Su primera aula fue una palma y por pizarra tuvo una yagua. En pleno monte llegó con solo 19 años. Cincuenta después  Irene Cabrera está convencida  que el  magisterio  es sencillamente dejar huellas.

“Es una profesión difícil, pero de honor. Actualmente la juventud la rechaza, la  cree sin incentivos.  Yo aseguro que los tiene, te reporta momentos inmensos”, en ese instante esta  mujer, que casi  está al cumplir los  setenta años,  acaricia el cabello de uno de sus discípulos en  señal de que aprendió la lección.

Verla en el aula es como tener frente a una quinceañera. Su energía electriza, su magia no permite distracción, mezcla los conocimientos como quien tiene bien aprendido que la vida es un todo.

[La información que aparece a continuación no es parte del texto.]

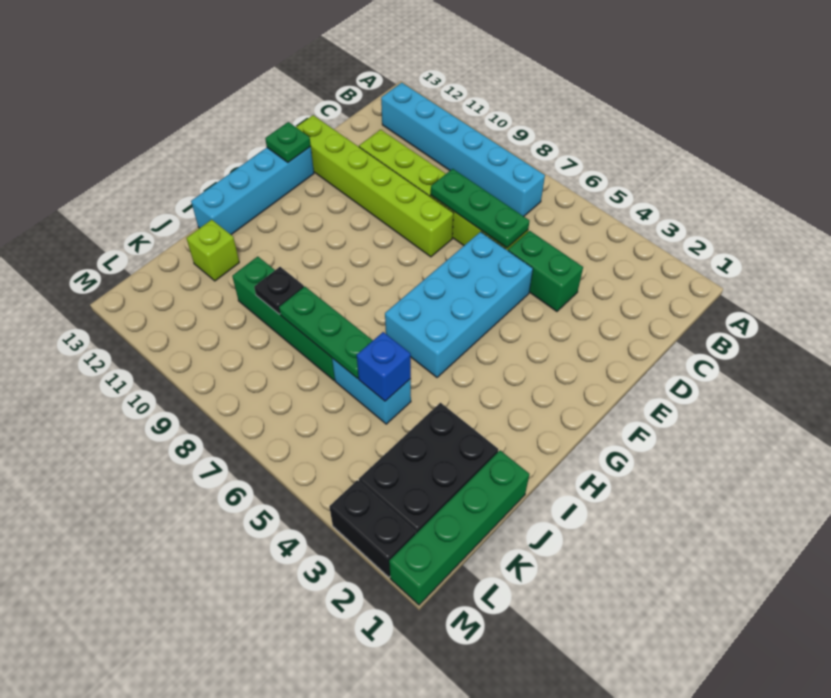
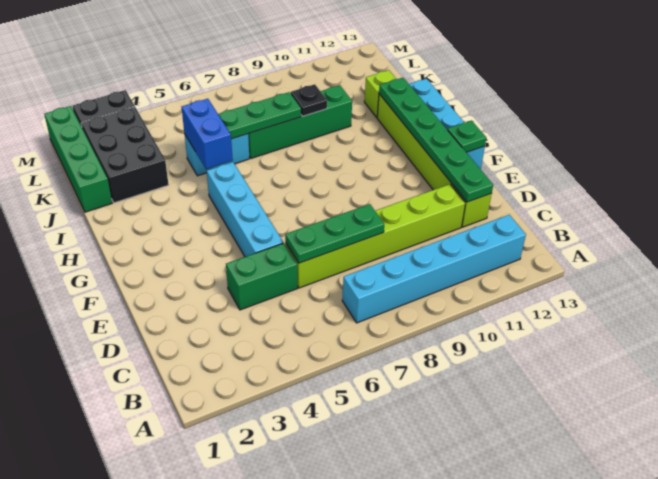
none -> green plate D12:I12 level 2
cyan brick E5:H6 level 1 -> cyan brick E5:H5 level 1
lime brick E8:E13 level 1 -> lime brick D12:I12 level 1
blue brick J5 level 2 -> blue brick I5:J5 level 2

 En las clases de  Matemática recuerda que esa palabra lleva tilde porque es esdrújula. Cuando comienza a  enseñar las tablas del cinco habla de los  cubanos encarcelados y del valor de la dignidad. No se cómo, pero todo le fluye con la naturalidad de los expertos.

“Siempre quise ser maestra, lamentablemente mi familia no podía  costearme la carrera, éramos tan pobres que  no pensaba en tener una profesión. Con  el triunfo de la Revolución llegó mi oportunidad, a veces pienso ‘mañana presento el retiro’, pero ese día pasa algo bello en mi aula y me digo ‘por nada del mundo’.

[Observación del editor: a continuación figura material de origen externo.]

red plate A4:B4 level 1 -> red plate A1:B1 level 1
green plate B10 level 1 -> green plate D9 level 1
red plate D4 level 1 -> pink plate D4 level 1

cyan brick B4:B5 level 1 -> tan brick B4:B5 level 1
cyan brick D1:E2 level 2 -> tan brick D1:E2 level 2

“Me gusta enseñar, soy absolutamente feliz cuando veo que un niño aprendió a escribir,  contar, leer. Cuando logro cumplir esos objetivos soy, muy en mi interior, el ser humano más orgulloso y  altanero del planeta, ese momento es mágico, es  casi como  un milagro”.

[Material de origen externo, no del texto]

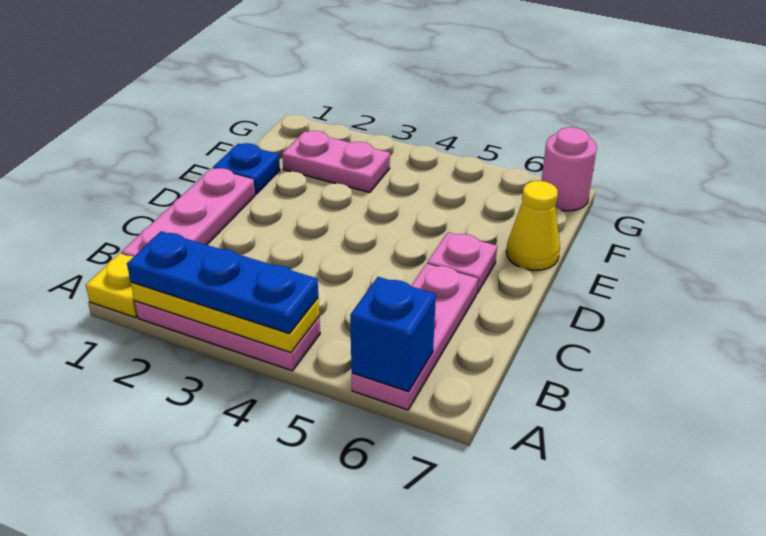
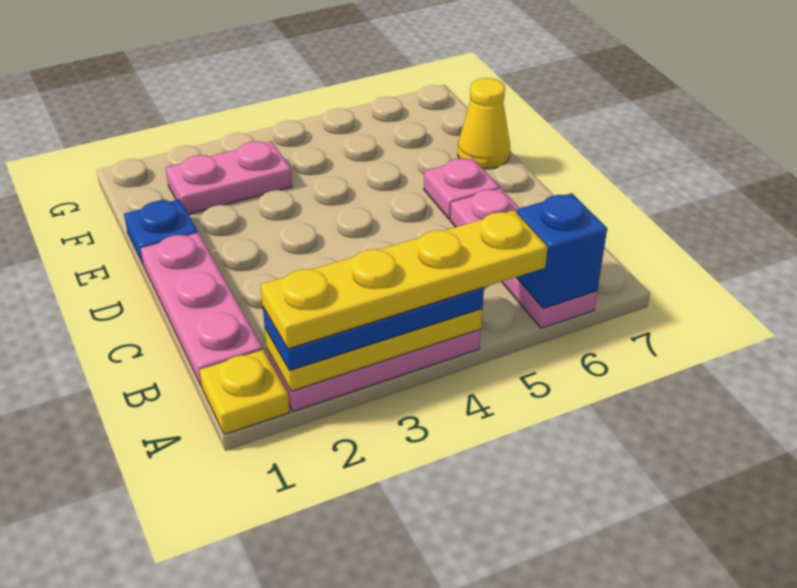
none -> yellow plate A2:A5 level 4
pink round brick G7 level 1 -> none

Irene un día  se vio entre computadoras, videos y televisores, confiesa que se sentó a pensar en la cantidad de medios de enseñanza que había creado en  su vida para lograr mejorar el aprendizaje de sus alumnos “imagínate que  me llegaron a decir la maestra titiritera porque enseñaba a hacer títeres , daba los conocimientos como en un retablo de un guiñol, luego montaba las obras de teatro allá  con los campesinos, hacíamos grupos culturales, cuando vi las En Carta, Mi TV y todos los demás materiales  me dije  ‘Irene esto es lo máximo, no te puedes quedar atrás’, entonces me propuse aprender.

“La clase actual es distinta, mucho más completa, pero no hay manera de que yo  deje de concluirla  con mi tiza y mi pizarrón resumiendo los conocimientos, comprobando qué se aprendió, que  lo visto en  el televisor  se captó, hurgando en cada niño para saber dónde quedó una duda. El día que deje de ser así entonces me retiro”.

Tiene alumnos hijos de quienes fueron sus discípulos de hace tres  décadas. Para los actuales  Irene es un personaje que se mezcla entre la abuela complaciente, la madre exigente  y la autoridad  académica  que no permite deslices, pero asegura que esta manera de ser le ha dado momentos de mucha satisfacción.

“Un día llegué enferma al hospital,  tenía  migraña; casi no reaccionaba bien. Un  médico me dice, pase maestra yo la atiendo. Cuando lo miré, tenía los mismos ojitos de cuando  fue mi alumno, era uno de los más eminentes especialistas de Villa Clara. Ese hombre aun recordaba el día  en que le enseñé a escribir mamá. Experiencias similares se me repiten a cada rato y te aseguro que son suficientes para saber que he dejado huellas”,  Irene sonríe; en esa leve expresión  de su rostro va el regocijo de toda una vida dedicada a una profesión, que como ella misma dice es de honor.